▸ **TASK**
What is needed is an exact copy of the entries below, with every picture left out.

****

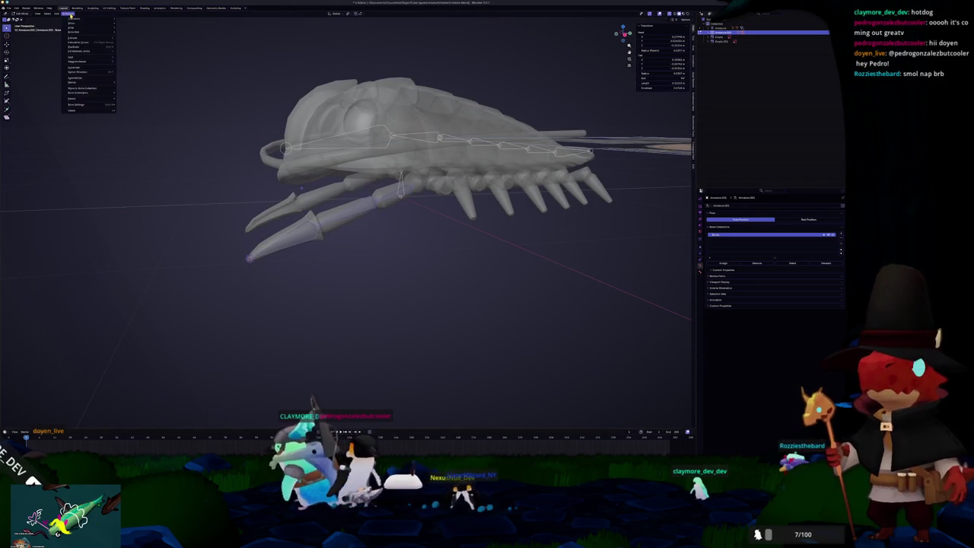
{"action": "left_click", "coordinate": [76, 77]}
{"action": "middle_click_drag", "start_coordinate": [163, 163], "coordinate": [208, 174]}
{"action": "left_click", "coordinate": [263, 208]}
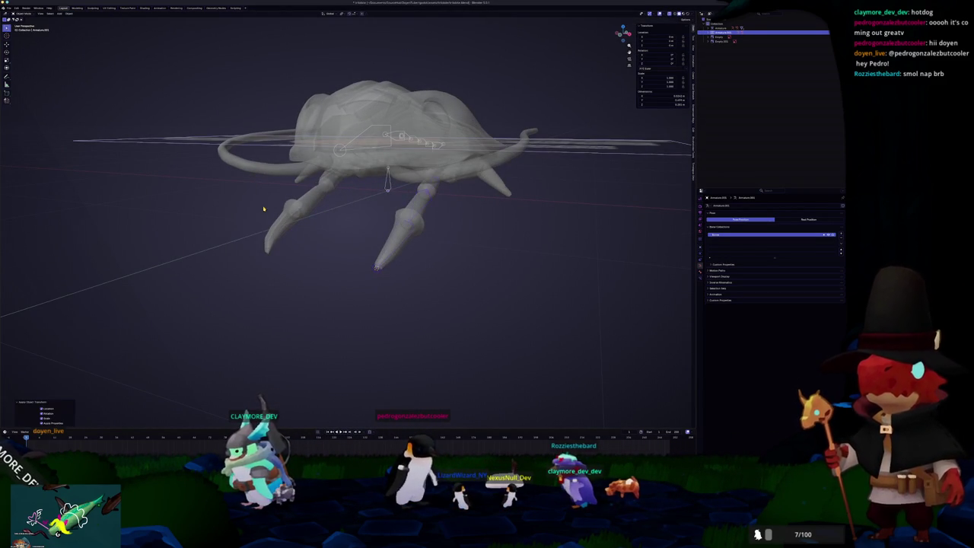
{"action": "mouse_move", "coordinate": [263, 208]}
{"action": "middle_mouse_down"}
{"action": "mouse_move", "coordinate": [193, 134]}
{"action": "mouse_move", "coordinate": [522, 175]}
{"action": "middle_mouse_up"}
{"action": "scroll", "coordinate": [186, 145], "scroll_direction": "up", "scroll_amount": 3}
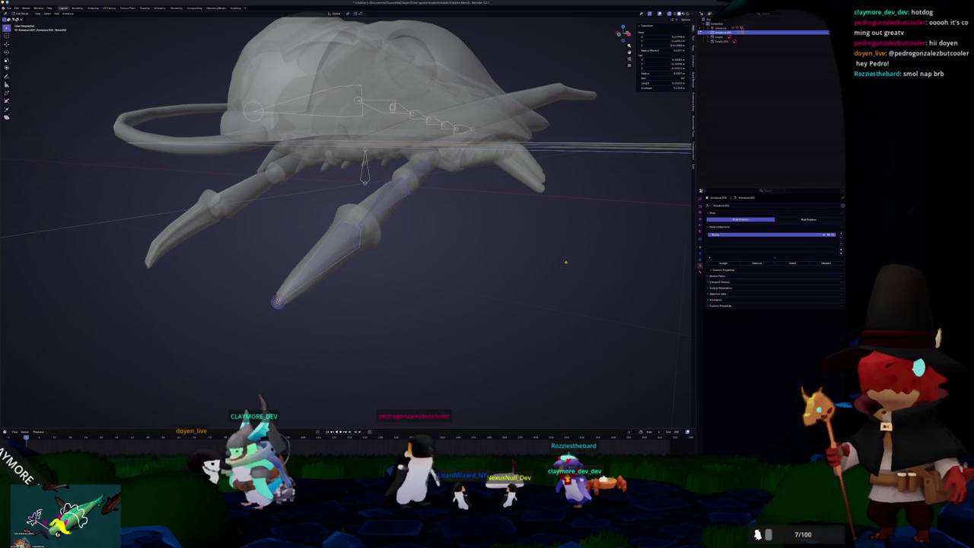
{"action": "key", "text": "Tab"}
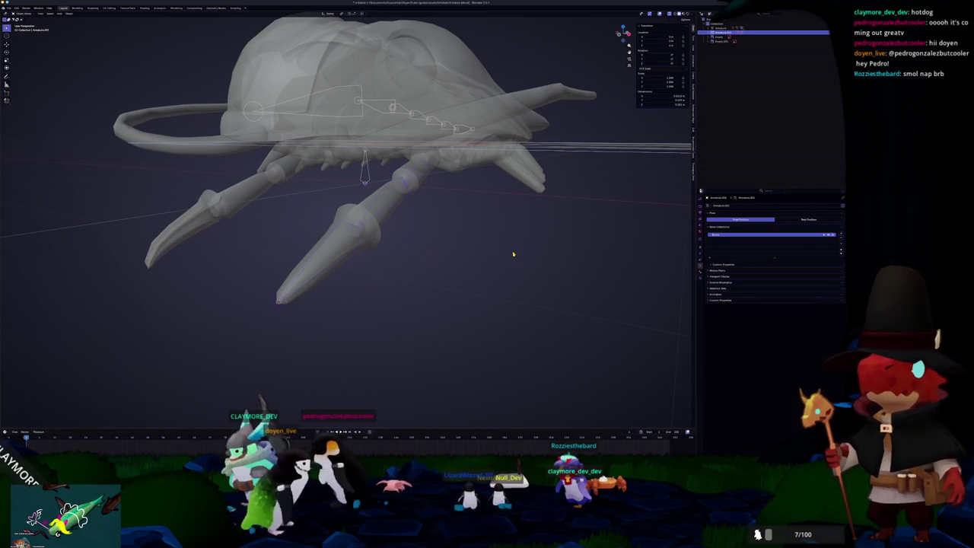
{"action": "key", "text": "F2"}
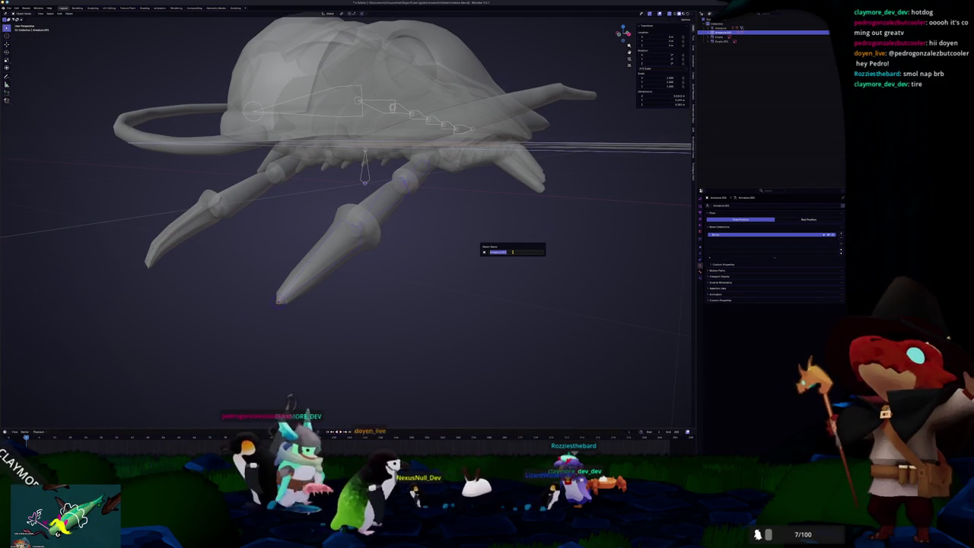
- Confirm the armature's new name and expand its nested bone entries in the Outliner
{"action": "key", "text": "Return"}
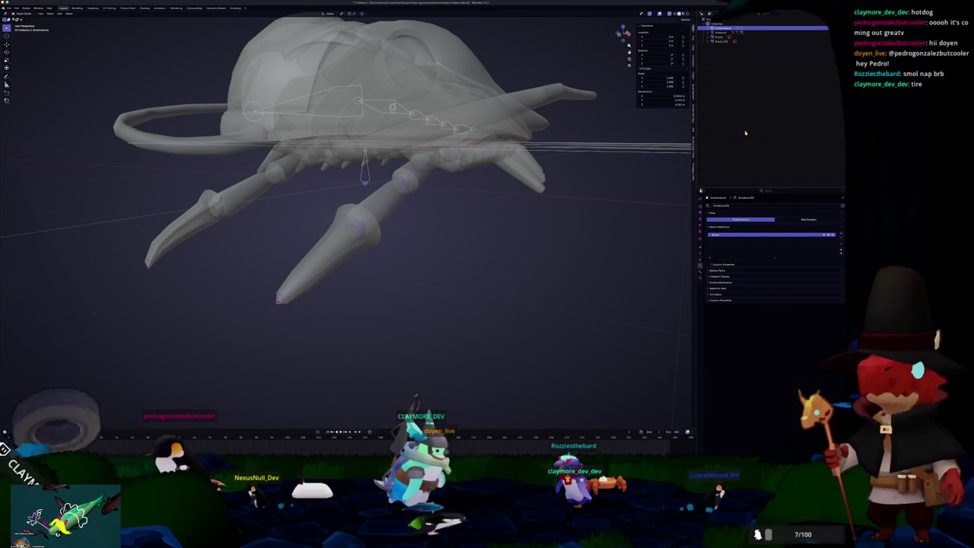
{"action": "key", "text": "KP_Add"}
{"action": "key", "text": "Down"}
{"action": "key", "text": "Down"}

****

▸ **ANSWER TO THIS PROBLEM**
{"action": "left_click", "coordinate": [76, 77]}
{"action": "middle_click_drag", "start_coordinate": [163, 163], "coordinate": [208, 174]}
{"action": "left_click", "coordinate": [263, 208]}
{"action": "mouse_move", "coordinate": [263, 208]}
{"action": "middle_mouse_down"}
{"action": "mouse_move", "coordinate": [193, 134]}
{"action": "mouse_move", "coordinate": [522, 175]}
{"action": "middle_mouse_up"}
{"action": "scroll", "coordinate": [186, 145], "scroll_direction": "up", "scroll_amount": 3}
{"action": "key", "text": "Tab"}
{"action": "key", "text": "F2"}
- Confirm the armature's new name and expand its nested bone entries in the Outliner
{"action": "key", "text": "Return"}
{"action": "key", "text": "KP_Add"}
{"action": "key", "text": "Down"}
{"action": "key", "text": "Down"}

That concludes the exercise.